Low Coolant Warning/Coolant Leak?:

I understand that you had a Low Coolant Level warning light, topped up the Coolant Reservoir and the light went out?

I do NOT understand the rest of your description. I assume you are aware that you have a splash shield under the engine which can hold coolant or any other liquid that has gotten on top of the shield, and leak it at a later time depending on how the vehicle is parked, etc.
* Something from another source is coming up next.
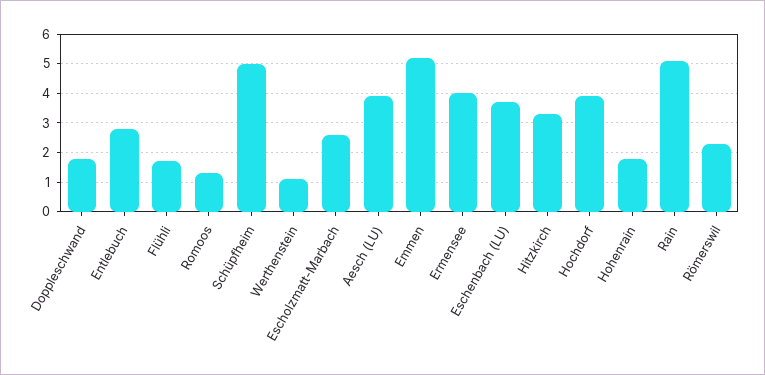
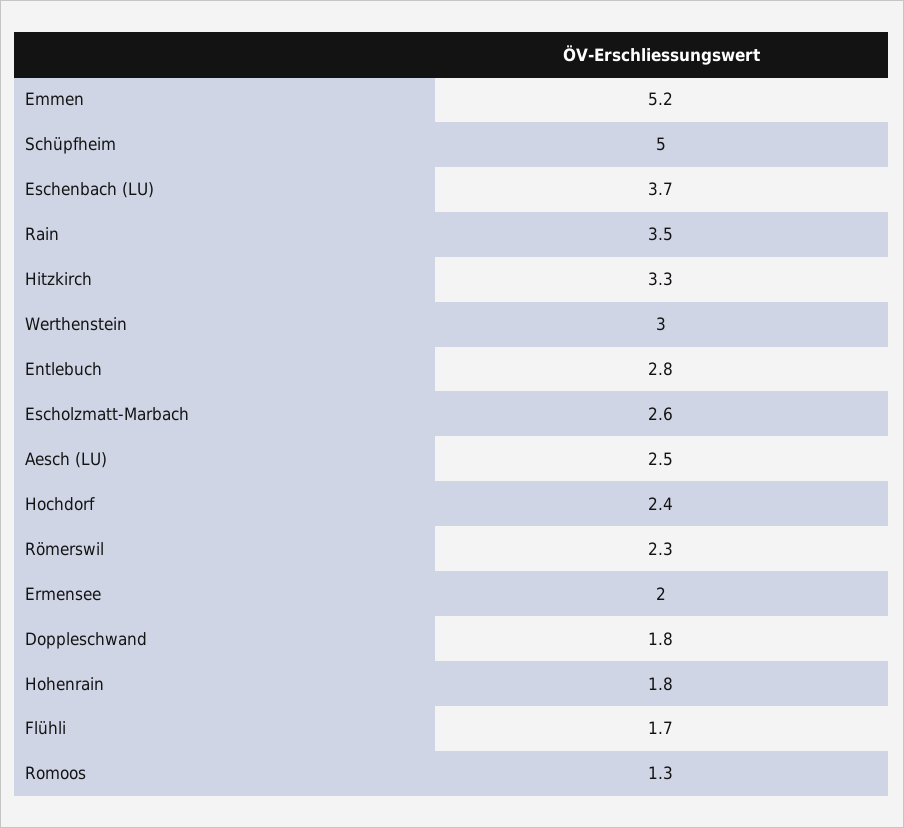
Werthenstein: 1 -> 3
Aesch (LU): 4 -> 2.5
Ermensee: 4 -> 2
Hochdorf: 4 -> 2.4
Rain: 5 -> 3.5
The best simple way I know to identify the source of a leak is to remove the undershields. There is one under engine, one in front of that under radiator, and there is a third one behind engine under transmission which you do NOT need to remove for this purpose. Run engine until it reaches normal operating temp and then shutdown so that coolant vapor pressure "pressurizes" the cooling system. Then immediately put cardboard beneath radiator and engine, and see if any coolant/liquid falls on cardboard. If any drips, note what is immediately ABOVE that drip spot and try to follow/ trace upwards to leak source.

A more technically-elegant method is to put UV dye in the cooling system & use UV light & glasses to trace leak path.

Many of the BMW Cooling System hoses have O-ring seals and plastic fittings. The o-rings can leak, the plastic fittings can get brittle & crack, or of course a hose or even the radiator may develop a pin-hole leak. There is a gasket at the Oil Filter Housing (OFH) where coolant is in one passage and oil in another, and if that gasket fails in a certain way, you can get an internal leak of coolant into the oil (NOT good), but that is NOT your situation if you see an external leak or drip. Perhaps the most frequently-encountered leak is at the small "Bypass Hose" that runs from just below the OFH on the front of the engine, downward and to the passenger side where the Thermostat is located. That hose, just below the OFH, has both an o-ring, AND a plastic fitting, either of which may fail. The sealing ring on the Coolant Reservoir cap can also leak, or even the reservoir itself, so there is NO single likely culprit, you just need to work upward from a drip after hot shutdown as described above.